The iIACS can image and sort various cell types, including microalgal, human blood and cancer cells, and it features three-colour imaging in high-speed flow of cells ranging in size from 3 to 30 micrometres.
In an overview of the platform, Goda and several of his co-authors described how iIACS incorporates various technologies to produce results. A mixture of cells can be imaged one by one with a frequency-division multiplexing microscope, analysed in real time by an intelligent processor incorporating deep-learning algorithms, and classified so that target cells are isolated. At the heart of the platform is a microfluidic chip that incorporates a three-dimensional hydrodynamic focuser, an acoustic focuser and a push–pull cell sorter. The iIACS platform can process about 100 cells or cell aggregates a second and has a sorting purity of 99%. Several of the study co-authors involved in the underlying technologies of iIACS spoke at the symposium, including Hideharu Mikami, an assistant professor at the University of Tokyo’s Department of Chemistry, who said, “We’ve realized the best confocal fluorescence imaging in the world using frequency-division multiplexing microscopy, with a record-high 16,000 frames per second.”
A quantum leap in speed
“Just as the Rosetta Stone described the same concept in hieroglyphics, demotic and ancient Greek, iIACS can be a Rosetta Stone for single-cell biology, covering microscopy, flow cytometry and gene analysis,” said Nao Nitta, an ImPACT associate programme manager. Nitta is also founder and president of a startup founded to commercialize the iIACS technology.

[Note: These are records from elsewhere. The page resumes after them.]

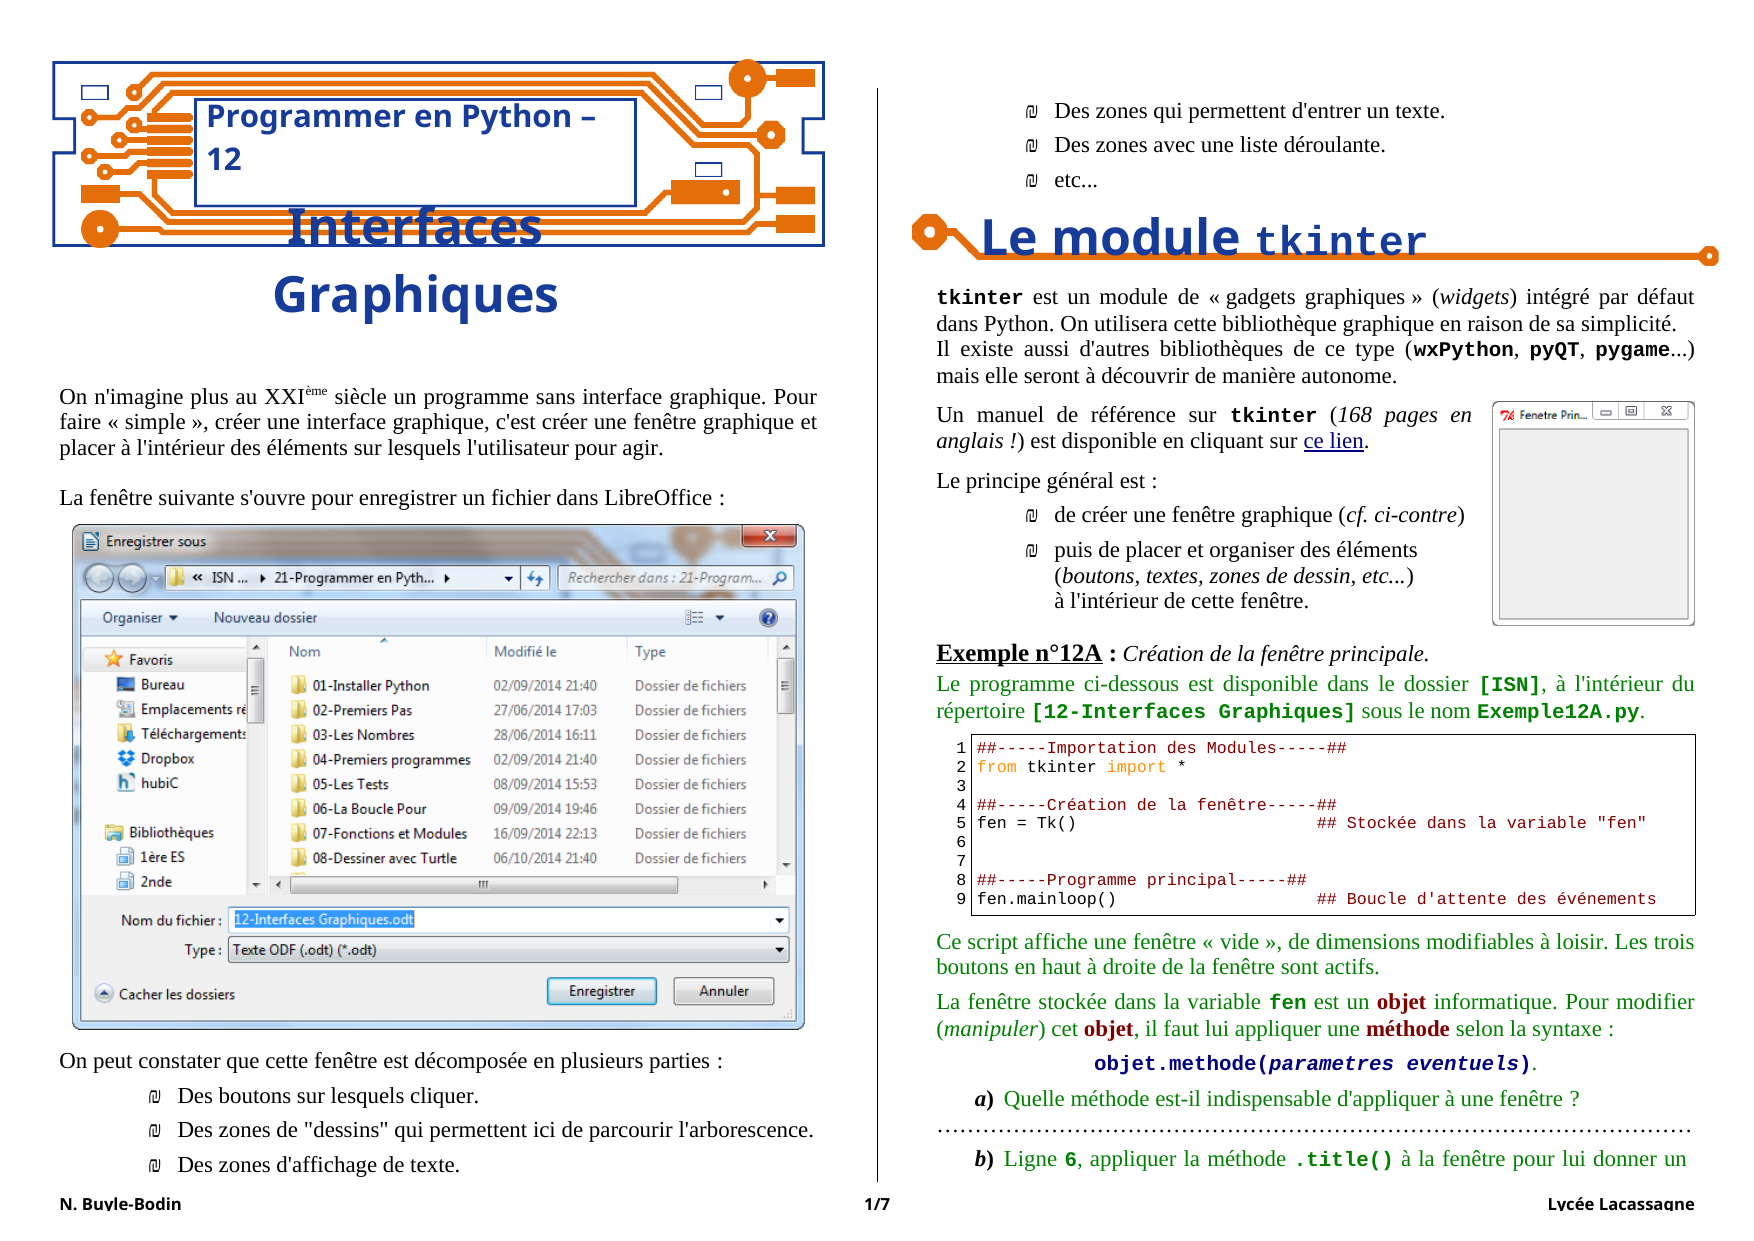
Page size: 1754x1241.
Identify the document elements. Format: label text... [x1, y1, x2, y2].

text tkinter est un module de « gadgets graphiques » (widgets) intégré par défaut dans Python. On utilisera cette bibliothèque graphique en raison de sa simplicité. [936, 284, 1695, 336]
table_cell Interfaces Graphiques [200, 248, 631, 333]
picture [72, 524, 805, 1030]
text ……………………………………………………………………………………… [936, 1112, 1695, 1137]
text ₪ etc... [936, 167, 1695, 193]
table_header 1 2 3 4 5 6 7 8 9 [936, 734, 971, 915]
picture [52, 59, 825, 248]
text à l'intérieur de cette fenêtre. [936, 588, 1492, 613]
picture [1492, 401, 1695, 626]
text On peut constater que cette fenêtre est décomposée en plusieurs parties : [59, 1048, 818, 1073]
text objet.methode(parametres eventuels). [936, 1050, 1695, 1077]
text On n'imagine plus au XXIème siècle un programme sans interface graphique. Pour faire « simple », créer une interface graphique, c'est créer une fenêtre graphique et placer à l'intérieur des éléments sur lesquels l'utilisateur pour agir. [59, 384, 818, 460]
text b) Ligne 6, appliquer la méthode .title() à la fenêtre pour lui donner un [936, 1146, 1695, 1173]
text Le principe général est : [936, 468, 1492, 493]
text ₪ Des zones avec une liste déroulante. [936, 132, 1695, 158]
text ₪ Des zones d'affichage de texte. [59, 1152, 818, 1177]
text La fenêtre stockée dans la variable fen est un objet informatique. Pour modifier (manipuler) cet objet, il faut lui appliquer une méthode selon la syntaxe : [936, 989, 1695, 1041]
text Le module tkinter [936, 202, 1695, 214]
text Le programme ci-dessous est disponible dans le dossier [ISN], à l'intérieur du répertoire [12-Interfaces Graphiques] sous le nom Exemple12A.py. [936, 671, 1695, 724]
text Exemple n°12A : Création de la fenêtre principale. [936, 639, 1695, 667]
picture [912, 214, 1719, 266]
text ₪ Des zones qui permettent d'entrer un texte. [936, 98, 1695, 123]
text ₪ puis de placer et organiser des éléments (boutons, textes, zones de dessin, etc...) [936, 537, 1492, 588]
text ₪ Des boutons sur lesquels cliquer. [59, 1083, 818, 1108]
text ₪ de créer une fenêtre graphique (cf. ci-contre) [936, 502, 1492, 528]
text Un manuel de référence sur tkinter (168 pages en anglais !) est disponible en cliquant sur ce lien. [936, 402, 1492, 454]
text La fenêtre suivante s'ouvre pour enregistrer un fichier dans LibreOffice : [59, 485, 818, 511]
text a) Quelle méthode est-il indispensable d'appliquer à une fenêtre ? [936, 1086, 1695, 1112]
text Le module tkinter [936, 266, 1695, 270]
text ₪ Des zones de "dessins" qui permettent ici de parcourir l'arborescence. [59, 1117, 818, 1143]
text Ce script affiche une fenêtre « vide », de dimensions modifiables à loisir. Les trois boutons en haut à droite de la fenêtre sont actifs. [936, 929, 1695, 980]
text Il existe aussi d'autres bibliothèques de ce type (wxPython, pyQT, pygame...) mais elle seront à découvrir de manière autonome. [936, 336, 1695, 388]
table_header ##-----Importation des Modules-----## from tkinter import * ##-----Création de la fenêtre-----## fen = Tk() ## Stockée dans la variable "fen" ##-----Programme principal-----## fen.mainloop() ## Boucle d'attente des événements [972, 735, 1695, 915]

As commercialization proceeds, Kyoto University researchers are already using iIACS to screen for mutant versions of the alga Chlamydomonas reinhardtii to find genes essential for carbon concentration. They used the iIACS to analyze more than 200,000 events, of which it identified less than 1% with rare mutations. This would have normally taken six months with conventional labour-intensive approaches, but it took a mere 40 minutes with the iIACS system. The research could lead to the efficient production of biofuels from algae.
Meanwhile, researchers from the University of Tokyo Hospital are using the iIACS system to study platelet aggregates, a potential biomarker for blood clots that can cause common medical conditions such as stroke and heart attack. Detailed analysis of platelet aggregates could yield new techniques for diagnosing and treating blood clots.
“Work that would take one day when done manually can now be done in a minute with iIACS — roughly 1,400 times faster,” Goda noted. “This technology could be used via directed molecular evolution to develop functional molecules for anything from food supplements to drug molecules. It simply depends on the target.”